3) Os valores de esquerda vivem, o PT não se oxigena, mas segue como a mais forte referência partidária do Brasil. A ideia de que devemos lutar por uma sociedade mais justa, com menos desigualdades, sustentada em direitos sociais e civis, está viva e forte. O que houve foi, sim, nos últimos, uma variação grande de confiança no partido que se propunha a ser o principal agente desta mudança. Por outro lado, pesquisas recentes mostram que o PT recuperou boa parte da perda que tinha tido na preferência partidária. Era o partido preferido de 31% da população em 2012, caiu para 9% em 2016, mas voltou para 19% em setembro de 2017. É curioso notar que não há grande diferença de preferência entre as diferentes faixas etárias. A correlação mais forte é a de renda: quanto mais baixa a renda, maior o apoio ao partido. Entre os que tem renda familiar de até 2 salários mínimos, os 19% viram 24%. O PSDB faz 4% no geral, e 3% nessa faixa, enquanto tem 11% na faixa acima de 10 salários mínimos. O PSOL tem 1% no geral e 0% na faixa de até 2 salários mínimos. Para deixar claro: isso não significa que as experiências de esquerda devam todas convergir para o PT, até porque o partido se mostra fechado e resistente à oxigenação. Significa, sim, que não podemos deixar de reconhecer que este é hoje o quadro de preferência partidária no Brasil, o que traz limites e oportunidades.

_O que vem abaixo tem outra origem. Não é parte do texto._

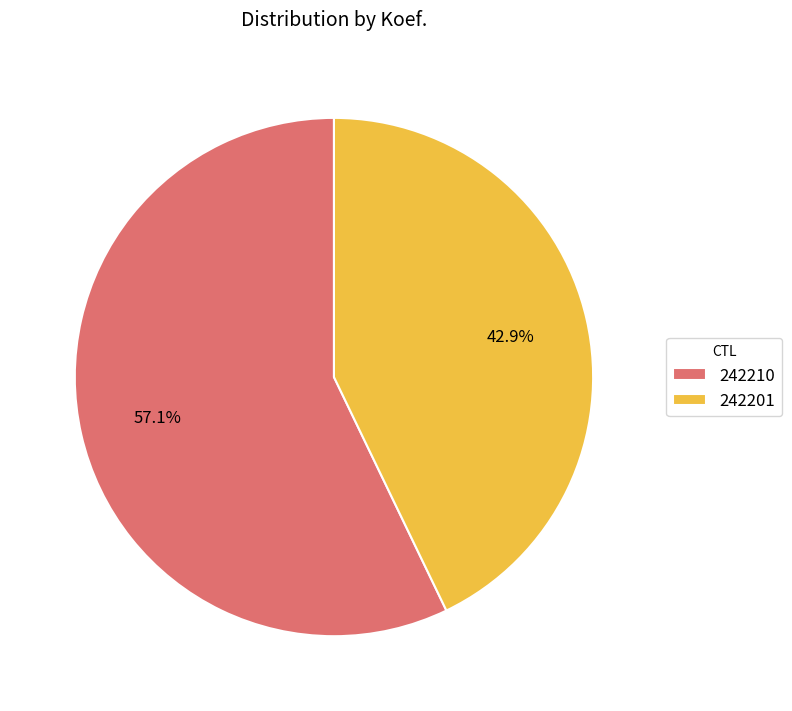

Between 242201 and 242210, which is larger?

242210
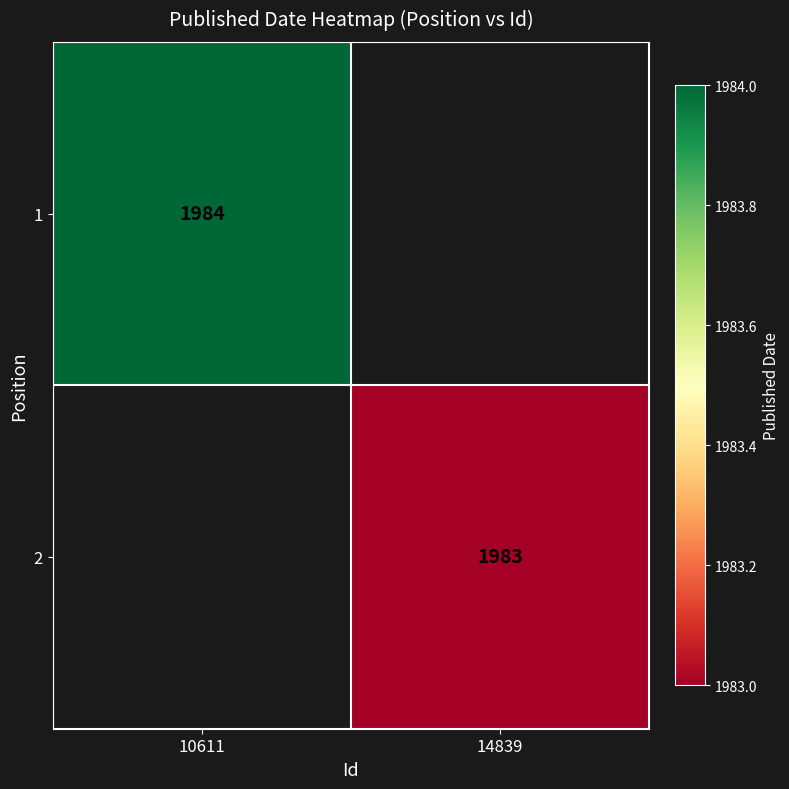

True or false: 1 has a value of 1169 at 10611.

False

4) Em democracia de massas, não existe política sem povo. Qualquer experiência que pretenda incidir de fato na conjuntura política precisa pensar como mobiliza um conjunto representativo da população. Quanto mais enraizadas estão essas experiências, mais orgânica é essa mobilização. Mas não dá para achar que este processo é o mesmo de décadas atrás. A direita, que sempre se valeu de iniciativas fisiológicas e clientelistas, tem usado temas comportamentais para ampliar sua base de apoio, via redes sociais. Com isso eles agregam inclusive sujeitos políticos com interesses econômicos opostos às lideranças. Frente às mudanças na agenda e nas ferramentas de organização, a esquerda precisa redefinir suas estratégias e pensar como fortalece processos de formação e de organização popular para gerar avanços consistentes e orgânicos. A mobilização da população baseada no diálogo direto líder-massa é importante na dinâmica de mobilização, mas ela não politiza e não consolida perspectivas de longo prazo, portanto não é caminho para fortalecimento orgânico da esquerda.

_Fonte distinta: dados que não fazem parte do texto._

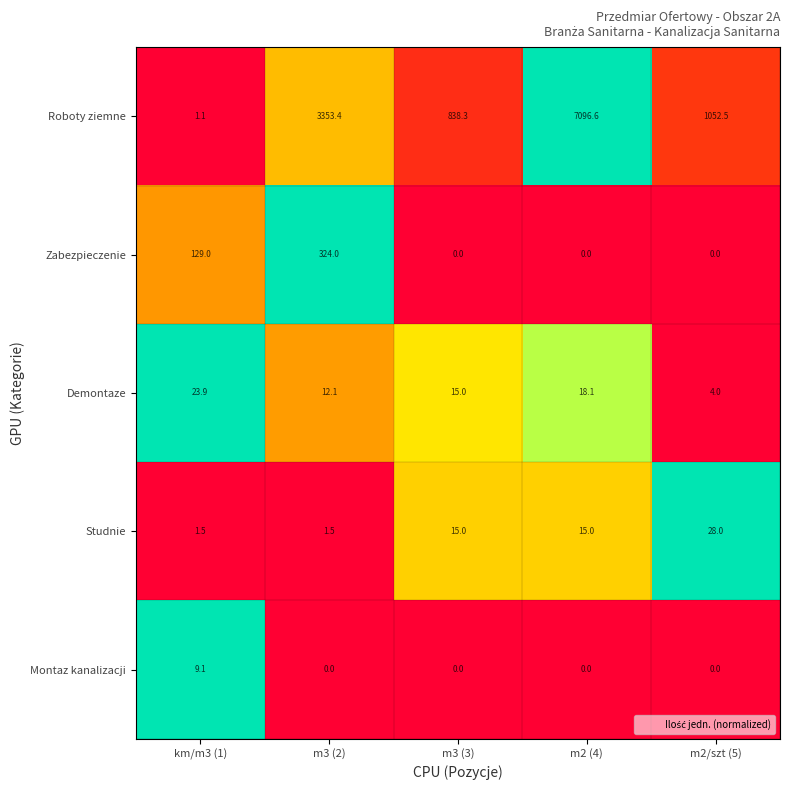

What is the difference between the maximum and second lowest values in the Montaz kanalizacji series?

9.1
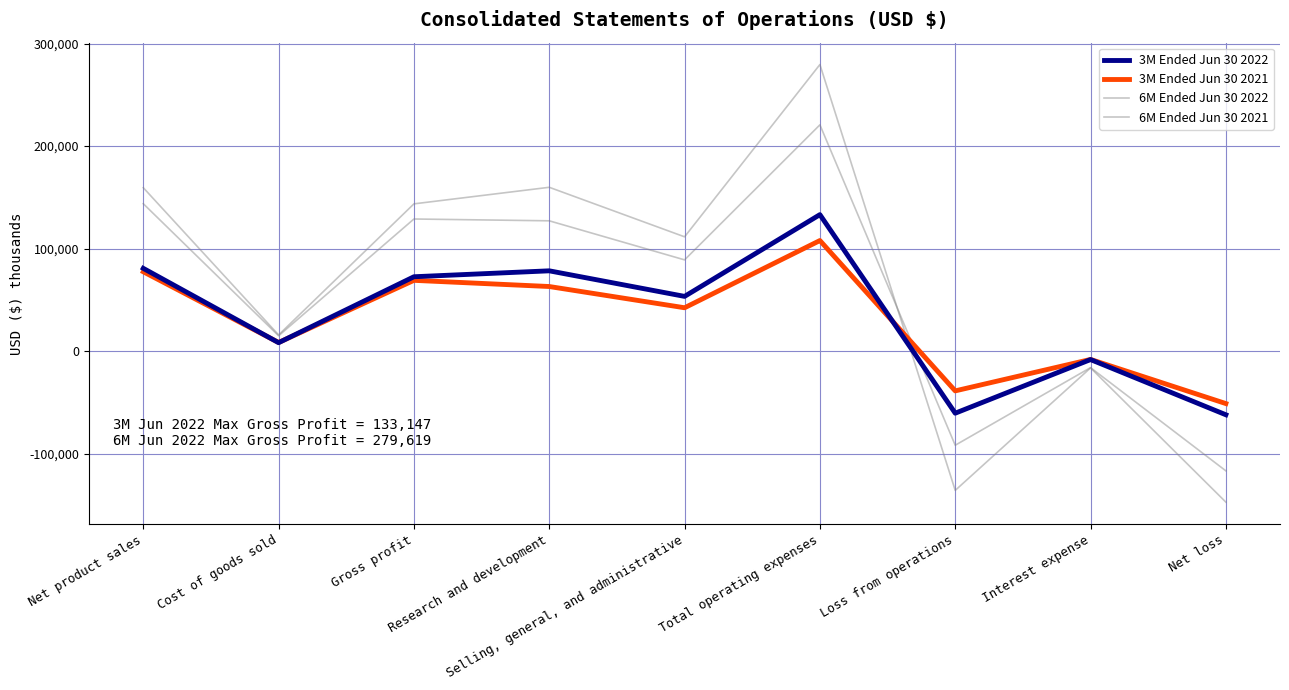

Does the chart have visible grid lines?

Yes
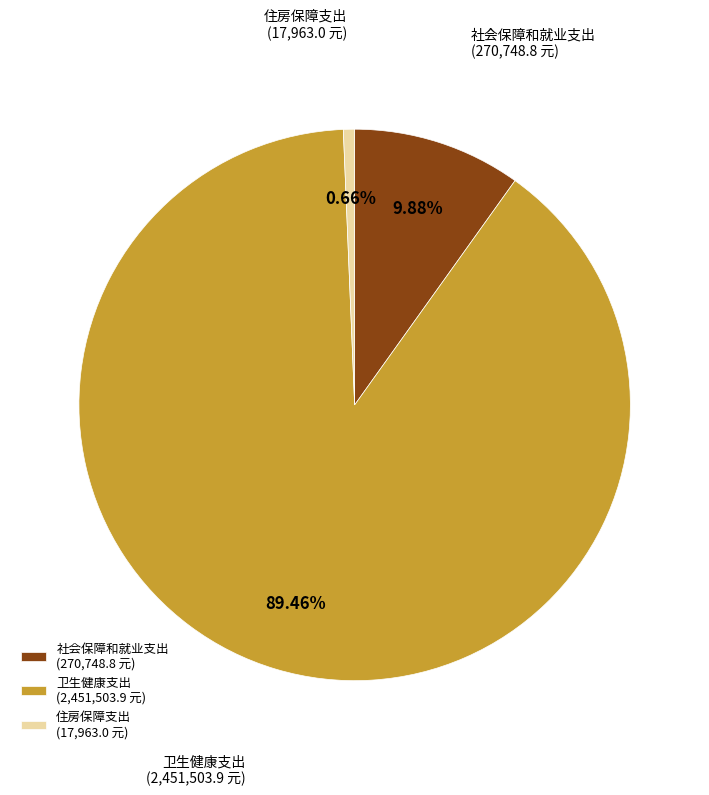

What is the largest slice in the pie chart?

卫生健康支出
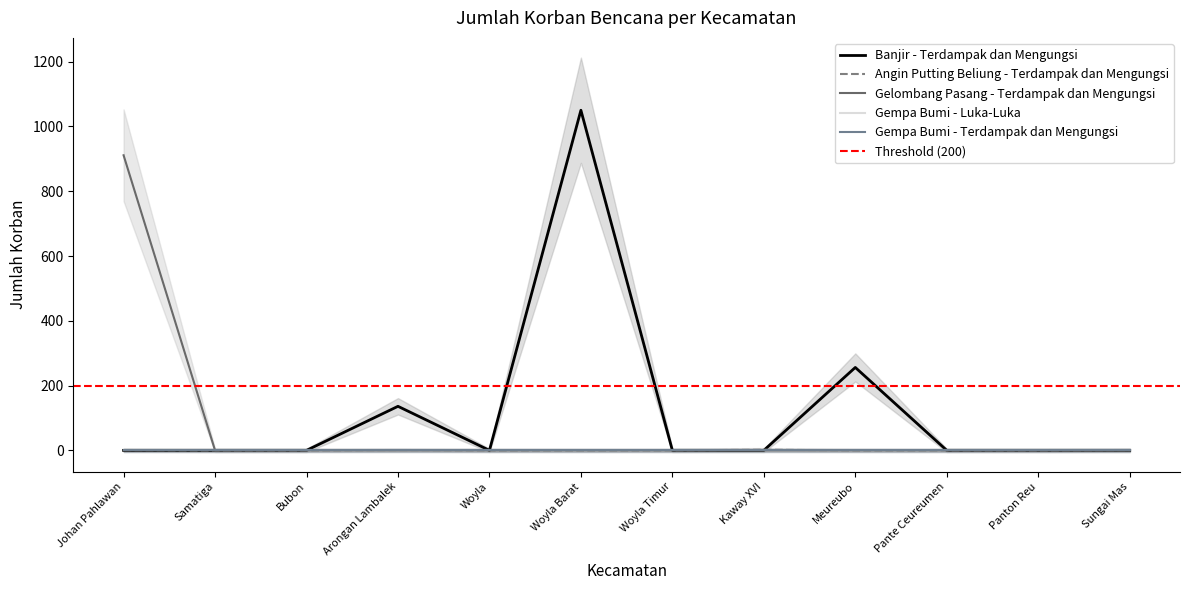

How many data points in Banjir - Terdampak dan Mengungsi are above 0?

3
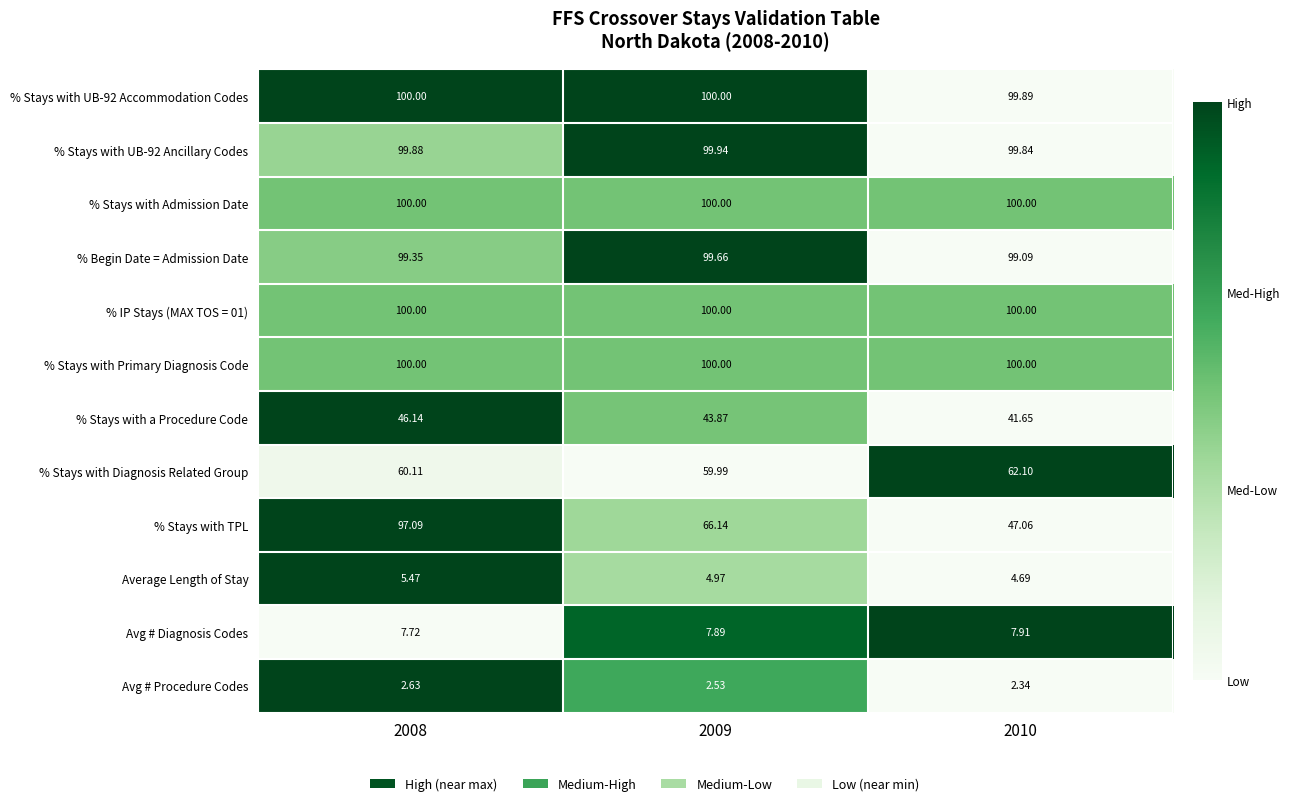

Between 2008 and 2010, which series saw the biggest shift?

% Stays with TPL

5) A necessidade de intermediação na eleição de deputados e vereadores é o pior aspecto do atual sistema eleitoral. O sistema eleitoral para o legislativo é responsável por distorções graves no processo de representação. Entre todos os seus aspectos problemáticos, o pior é a necessidade que ele gera de intermediação na escolha do eleitor. Como são milhares de candidatos disputando a atenção dos eleitores, a campanha é completamente irracional. Mesmo os setores mais informados e politizados da sociedade costumam enfrentar dificuldades para tomar decisão. Este quadro gera um enorme empoderamento de intermediários. Em todo o país, na maior parte dos casos o voto é definido a partir da indicação de um intermediário, muitas vezes despachante de pequenos favores clientelistas. Isso é piorado pelo fato de que os partidos políticos, embora sejam o centro da decisão política no parlamento durante os quatro anos, não se apresentam com seus programas. Tem-se, em suma, um processo intermediado (o eleitor tem pouca condição de tomar a decisão sozinho) e despolitizado (decisão tomada, em boa parte, por fatores estranhos aos temas centrais do parlamento e da política). Qualquer proposta progressista de reforma política deve se preocupar em enfrentar essa distorção.

O debate é longo e tem muitas abordagens possíveis, aqui trago apenas os pontos que me parecem fulcrais para diminuir o abismo entre a realidade atual e as iniciativas que buscam oxigenar a política. O fato de a política tradicional terminar 2017 mais forte do que terminou 2016 mostra que o debate e a ação são mesmo urgentes.